Free Eats, and Delicious

After last year’s bumper crop of black walnuts, filberts, and acorns, I didn’t expect much this year, nutwise. As I looked up into the few black walnut trees bordering the farmden, my low expectations seemed justified. In desperation of securing my annual supply of black walnuts, I gave a shoutout to the local community for black walnuts. I got good feedback — of trees, trees that, as the nut season approached, proved to be barren.

Then, a couple of weeks ago, I noticed a few black walnuts on the ground beneath a couple of my favorite trees right here. A few days later, the ground was littered with nuts, perhaps not as much as in previous years, but still plenty. So it was time to get to work (details a few paragraphs ahead).

Walnuts in tree

Too many people have never tasted a black walnut. That’s too bad. The nuts are distinctively delicious (if you like them). I much prefer them to English walnuts, the nut usually referred to when anyone says“walnut.” Black walnut trees grow and bear relatively quickly, casting a pleasant dappled shade beneath their limbs.
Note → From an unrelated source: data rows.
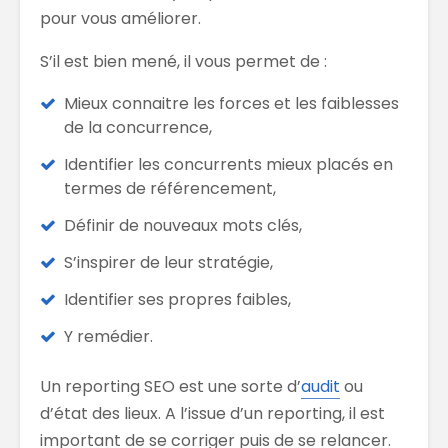
pour vous améliorer.
S’il est bien mené, il vous permet de :
Mieux connaitre les forces et les faiblesses
de la concurrence,
Identifier les concurrents mieux placés en
termes de référencement,
Définir de nouveaux mots clés,
S’inspirer de leur stratégie,
Identifier ses propres faibles,
Y remédier.
Un reporting SEO est une sorte d’
audit
ou
d’état des lieux. A l’issue d’un reporting, il est
important de se corriger puis de se relancer.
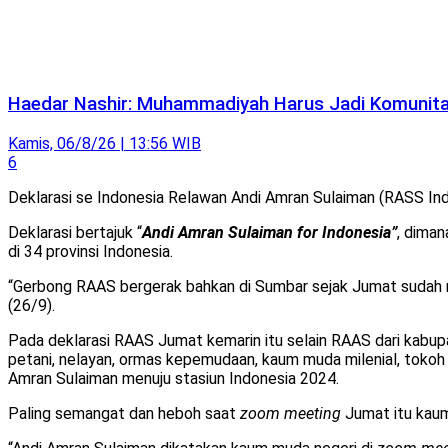
Haedar Nashir: Muhammadiyah Harus Jadi Komunitas
Kamis, 06/8/26 | 13:56 WIB
6
Deklarasi se Indonesia Relawan Andi Amran Sulaiman (RASS Ind
Deklarasi bertajuk “
Andi Amran Sulaiman for Indonesia”
, diman
di 34 provinsi Indonesia.
“Gerbong RAAS bergerak bahkan di Sumbar sejak Jumat sudah 
(26/9).
Pada deklarasi RAAS Jumat kemarin itu selain RAAS dari kabupat
petani, nelayan, ormas kepemudaan, kaum muda milenial, tokoh
Amran Sulaiman menuju stasiun Indonesia 2024.
Paling semangat dan heboh saat
zoom meeting
Jumat itu kaum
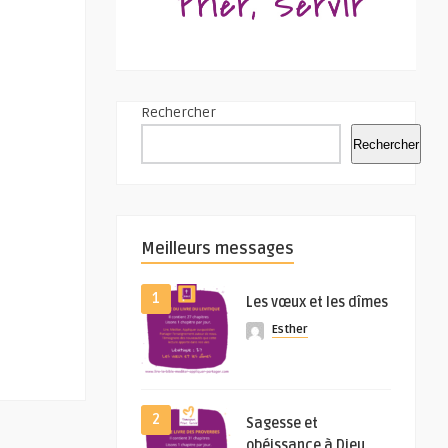
Rechercher
Rechercher
Meilleurs messages
1
Les vœux et les dîmes
Esther
2
Sagesse et
obéissance à Dieu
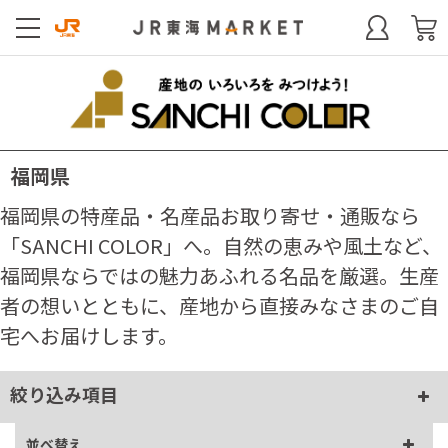
福岡県
福岡県の特産品・名産品お取り寄せ・通販なら
「SANCHI COLOR」へ。自然の恵みや風土など、
福岡県ならではの魅力あふれる名品を厳選。生産
者の想いとともに、産地から直接みなさまのご自
宅へお届けします。
絞り込み項目
並べ替え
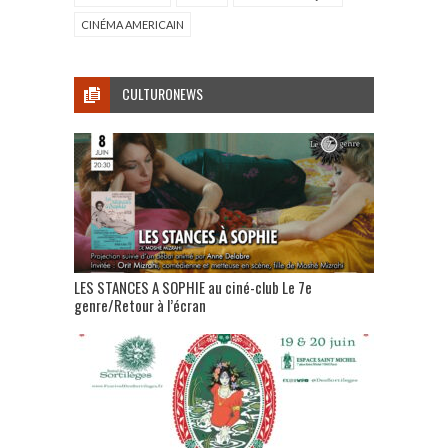
CINÉMA AMERICAIN
CULTURONEWS
LES STANCES A SOPHIE au ciné-club Le 7e
genre/Retour à l’écran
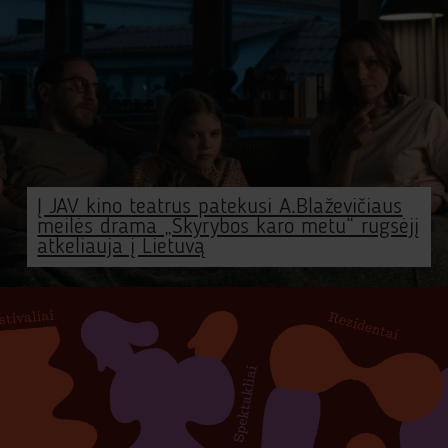
Į JAV kino teatrus patekusi A.Blaževičiaus
meilės drama „Skyrybos karo metu“ rugsėjį
atkeliauja į Lietuvą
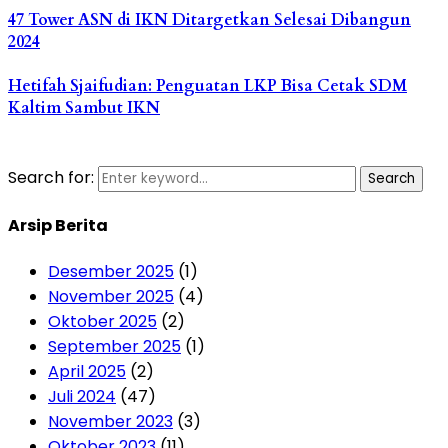
47 Tower ASN di IKN Ditargetkan Selesai Dibangun
2024
Hetifah Sjaifudian: Penguatan LKP Bisa Cetak SDM
Kaltim Sambut IKN
Search for:
Search
Arsip Berita
Desember 2025
(1)
November 2025
(4)
Oktober 2025
(2)
September 2025
(1)
April 2025
(2)
Juli 2024
(47)
November 2023
(3)
Oktober 2023
(11)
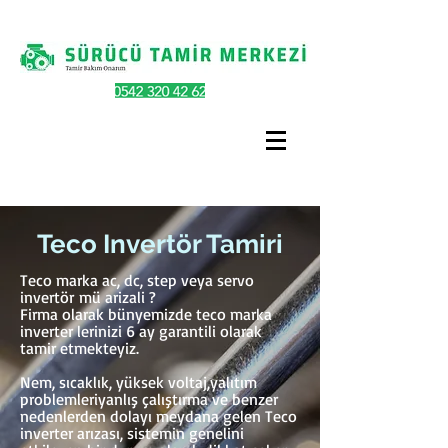
Teco Invertör Tamiri
Teco marka ac, dc, step veya servo
invertör mü arizali ?
Firma olarak bünyemizde teco marka
inverter lerinizi 6 ay garantili olarak
tamir etmekteyiz.
Nem, sıcaklık, yüksek voltaj,yalıtım
problemleriyanlış çalıştırma ve benzer
nedenlerden dolayı meydana gelen Teco
inverter arızası, sistemin genelini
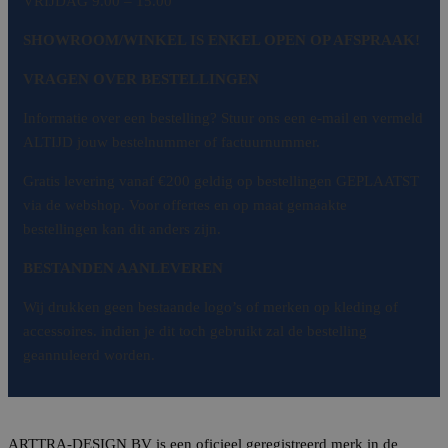
VRIJDAG 9.00 – 15.00
SHOWROOM/WINKEL IS ENKEL OPEN OP AFSPRAAK!
VRAGEN OVER BESTELLINGEN
Informatie over een bestelling? Stuur ons een e-mail en vermeld
ALTIJD jouw bestelnummer of factuurnummer.
Gratis levering vanaf €200 geldig op bestellingen GEPLAATST
via de webshop. Voor offertes en op maat gemaakte
bestellingen kan dit anders zijn.
BESTANDEN AANLEVEREN
Wij drukken geen bestaande logo’s of merken op kleding of
accessoires. indien je dit toch gebruikt zal de bestelling
geannuleerd worden.
ARTTRA-DESIGN BV is een oficieel geregistreerd merk in de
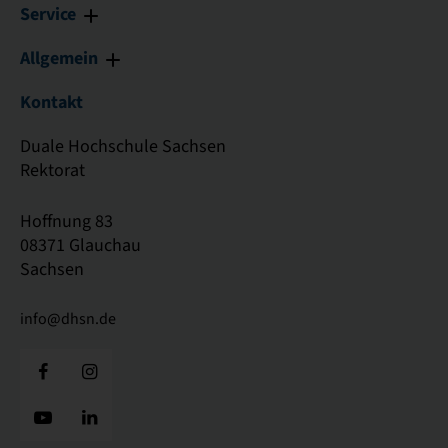
Service
Allgemein
Kontakt
Duale Hochschule Sachsen
Rektorat
Hoffnung 83
08371 Glauchau
Sachsen
info@dhsn.de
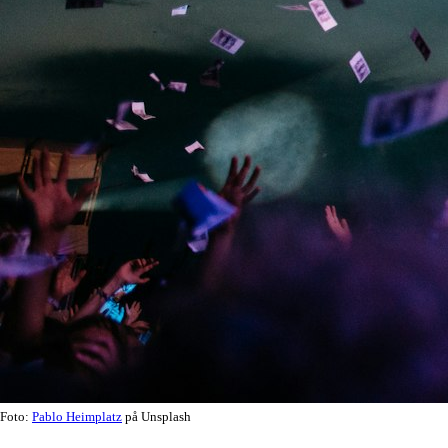
Foto:
Pablo Heimplatz
på Unsplash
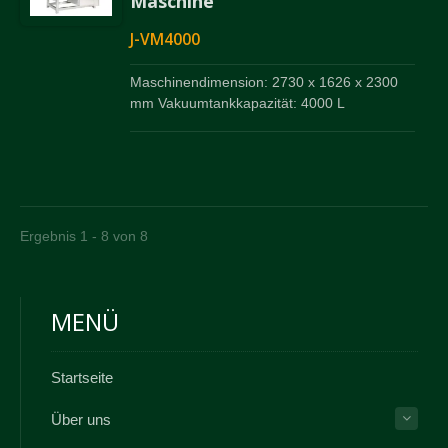
Maschine
J-VM4000
Maschinendimension: 2730 x 1626 x 2300
mm Vakuumtankkapazität: 4000 L
Ergebnis 1 - 8 von 8
MENÜ
Startseite
Über uns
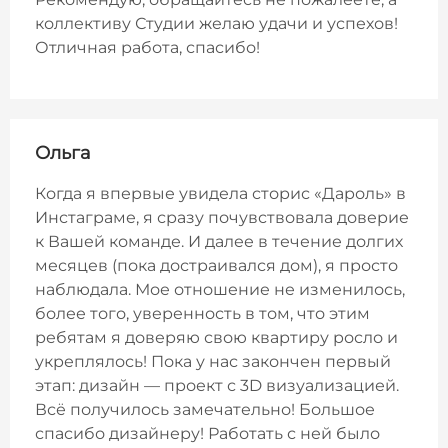
коллективу Студии желаю удачи и успехов!
Отличная работа, спасибо!
Ольга
Когда я впервые увидела сторис «Дароль» в
Инстаграме, я сразу почувствовала доверие
к Вашей команде. И далее в течение долгих
месяцев (пока достраивался дом), я просто
наблюдала. Мое отношение не изменилось,
более того, уверенность в том, что этим
ребятам я доверяю свою квартиру росло и
укреплялось! Пока у нас закончен первый
этап: дизайн — проект с 3D визуализацией.
Всё получилось замечательно! Большое
спасибо дизайнеру! Работать с ней было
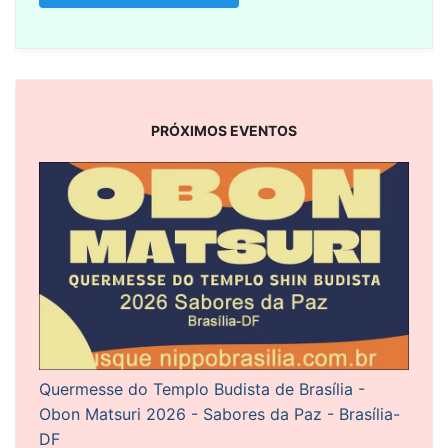
PRÓXIMOS EVENTOS
Quermesse do Templo Budista de Brasília -
Obon Matsuri 2026 - Sabores da Paz - Brasília-
DF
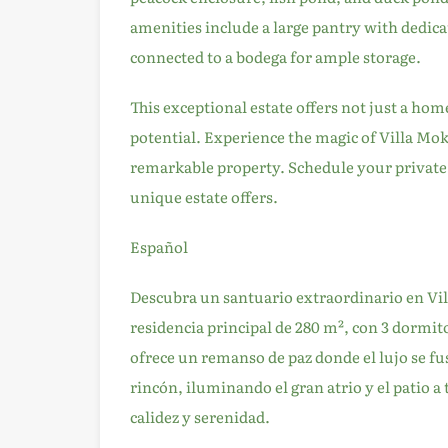
amenities include a large pantry with dedic
connected to a bodega for ample storage.
This exceptional estate offers not just a home
potential. Experience the magic of Villa Mo
remarkable property. Schedule your private 
unique estate offers.
Español
Descubra un santuario extraordinario en Vil
residencia principal de 280 m², con 3 dormito
ofrece un remanso de paz donde el lujo se fus
rincón, iluminando el gran atrio y el patio 
calidez y serenidad.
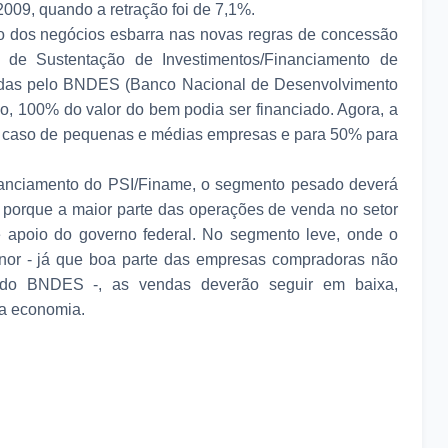
2009, quando a retração foi de 7,1%.
to dos negócios esbarra nas novas regras de concessão
 de Sustentação de Investimentos/Financiamento de
adas pelo BNDES (Banco Nacional de Desenvolvimento
o, 100% do valor do bem podia ser financiado. Agora, a
no caso de pequenas e médias empresas e para 50% para
nanciamento do PSI/Finame, o segmento pesado deverá
 porque a maior parte das operações de venda no setor
 apoio do governo federal. No segmento leve, onde o
nor - já que boa parte das empresas compradoras não
 do BNDES -, as vendas deverão seguir em baixa,
da economia.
Just don’t plant one or allow one to grow where tennis ball size fruits littering the ground each fall would be objectionable.

Black walnut trees are abundant over much of central and eastern North America. The nuts are free for the picking, and usually yield more than enough to satisfy humans and squirrels alike. Many a homeowner who’d like to get rid of the nuts strewn over their front lawn will let you come and pick them up. A homeowner once even gathered them up for me!